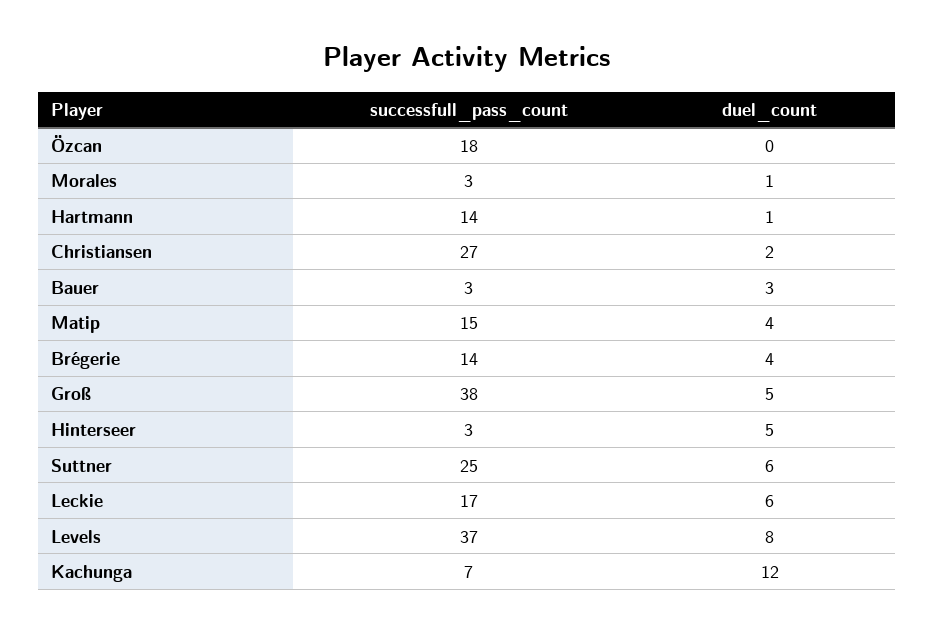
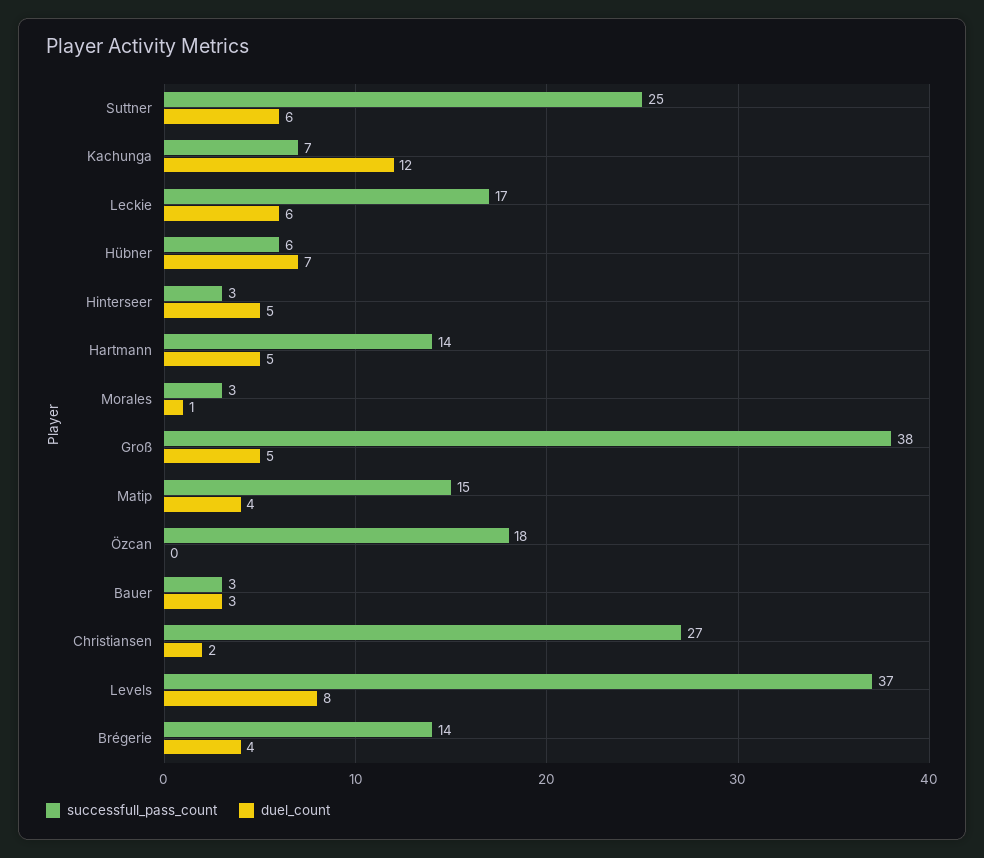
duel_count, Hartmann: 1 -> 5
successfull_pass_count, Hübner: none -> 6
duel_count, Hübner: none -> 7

══════════════════════════════

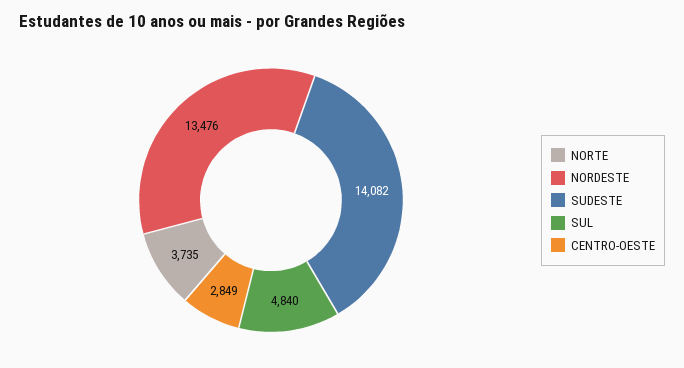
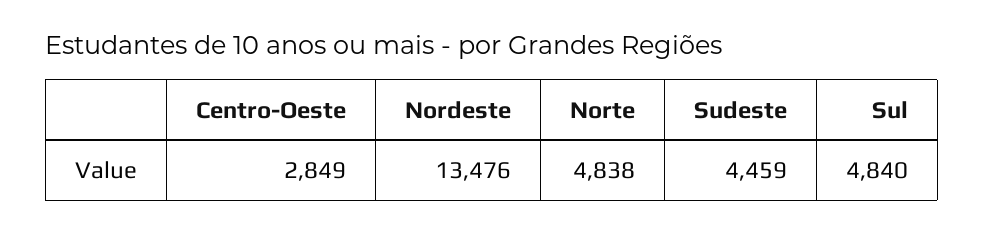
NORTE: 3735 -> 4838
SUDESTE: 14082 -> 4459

══════════════════════════════

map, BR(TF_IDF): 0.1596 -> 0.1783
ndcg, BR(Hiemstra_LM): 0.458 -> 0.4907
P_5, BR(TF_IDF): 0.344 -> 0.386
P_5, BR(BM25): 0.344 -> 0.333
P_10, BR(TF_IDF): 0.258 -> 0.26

══════════════════════════════

Work task: If a line in the entries holds the word "none", count it. Report the total only.

Response to this exercise: 2